I know I need the subframe, but i believe it’s still available from Kubota. 

Thanks!


----------



## SidecarFlip (Mar 25, 2021)

Try Tractor House for a used one. Certainly use the subframe.


----------



## Kubota2630 (9 mo ago)

SidecarFlip said:


> Try Tractor House for a used one. Certainly use the subframe.


Thanks, I’ll give them a try


----------



## Happy Acres (9 mo ago)

Kubota2630 said:


> Hello All, I’ve got a Kubota B2630 with a loader, that I would like to put a back hoe on.
> 
> The local dealer tells me the BH76 is what I need but it’s no longer available.
> 
> ...


You might want to look at Woods...They did make them for Kubota and paint them Orange.


----------



## Kubota2630 (9 mo ago)

Happy Acres said:


> You might want to look at Woods...They did make them for Kubota and paint them Orange.


Really?
Woods made the BH75?

i did speak to a fellow at Woods last week actually, and he told me that they didn’t make a subframe kit for my machine. 

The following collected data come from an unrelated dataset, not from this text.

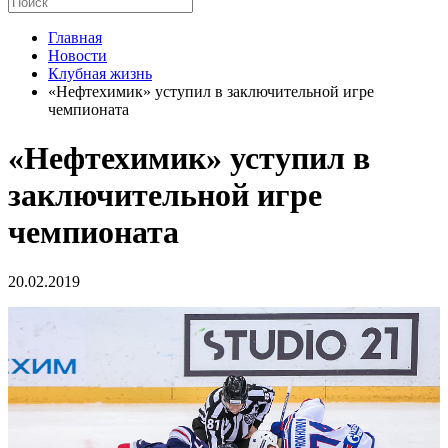
Главная
Новости
Клубная жизнь
«Нефтехимик» уступил в заключительной игре
чемпионата
«Нефтехимик» уступил в
заключительной игре
чемпионата
20.02.2019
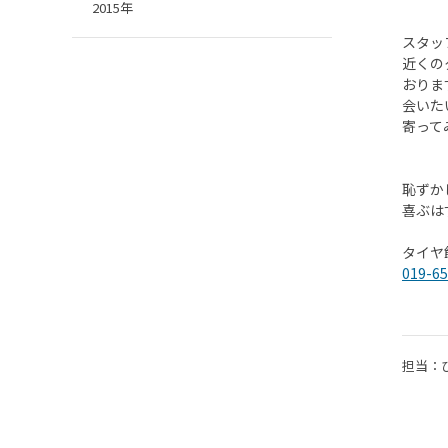
2015年
スタッ
近くの
おりま
会いた
寄って
恥ずか
喜ぶはず
タイヤ
019-65
担当：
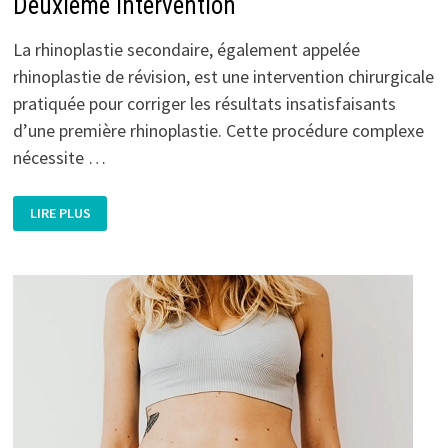
Deuxième Intervention
La rhinoplastie secondaire, également appelée
rhinoplastie de révision, est une intervention chirurgicale
pratiquée pour corriger les résultats insatisfaisants
d’une première rhinoplastie. Cette procédure complexe
nécessite …
RHINOPLASTIE
LIRE PLUS
DE
RÉVISION
:
TOUT
CE
QUE
VOUS
DEVEZ
SAVOIR
POUR
RÉUSSIR
VOTRE
DEUXIÈME
INTERVENTION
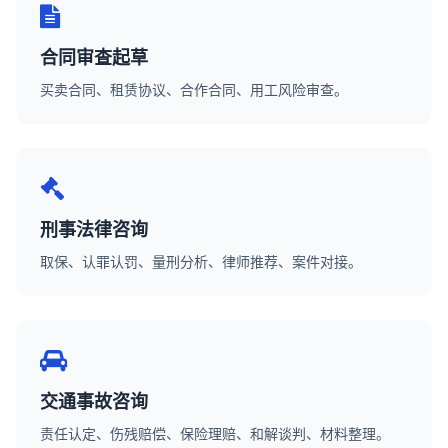
合同审查起草
买卖合同、租赁协议、合作合同、用工风险审查。
刑事法律咨询
取保、认罪认罚、量刑分析、律师推荐、案件对接。
交通事故咨询
责任认定、伤残赔偿、保险理赔、和解谈判、材料整理。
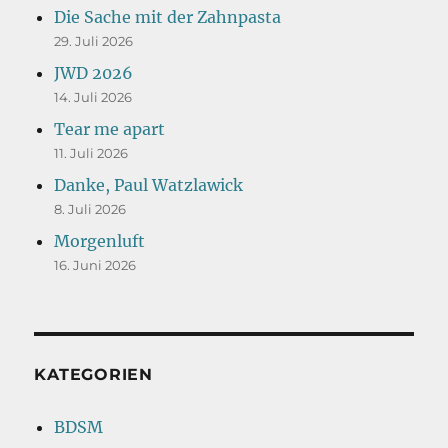
Die Sache mit der Zahnpasta
29. Juli 2026
JWD 2026
14. Juli 2026
Tear me apart
11. Juli 2026
Danke, Paul Watzlawick
8. Juli 2026
Morgenluft
16. Juni 2026
KATEGORIEN
BDSM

I asked if their hoe would fit a Kubota mount, and he said no, that they were all different mounts.

Seems odd!


----------



## Happy Acres (9 mo ago)

Kubota2630 said:


> Really?
> Woods made the BH75?
> 
> i did speak to a fellow at Woods last week actually, and he told me that they didn’t make a subframe kit for my machine.
> ...


Wow, I'm sure that changed over the years...Also when Kubota bought Land Pride


----------



## pogobill (Jan 31, 2012)

Land Pride does make the BH1560 and the BH1575. Maybe talk to a dealer and see what they have to offer in terms of backhoes and mounting options.


----------



## SidecarFlip (Mar 25, 2021)

pogobill said:


> Land Pride does make the BH1560 and the BH1575. Maybe talk to a dealer and see what they have to offer in terms of backhoes and mounting options.


Great Plains Mfg, 'Landpride' makes all of Kubota's implements now far as I know. Back then, not sure who made them actually. Someone did. I do know the smaller ones are produced in their Georgia facility.


----------



## pogobill (Jan 31, 2012)

Well, as Happy Acres says, Kubota bought Land Pride some time ago.


----------



## Groo (Jan 17, 2020)

If you can find a subframe for you machine, you would probably be able to find a hoe that would fit it.

You could ask a fab shop to build a subframe, but you would be worlds ahead if you knew where the OEM subframe mounted. do parts diagrams show the general shape and mounting points of the subframe? If so, you could go that route.

Still, end of the day sell what you got and buy what you want. Part with it. Its a machine, not a puppy.


----------



## SidecarFlip (Mar 25, 2021)

Last year on the way to a Nebraska Mule Deer hunt, we went by the factory, says on the front, Great Plains Industries, division of Kubota.


----------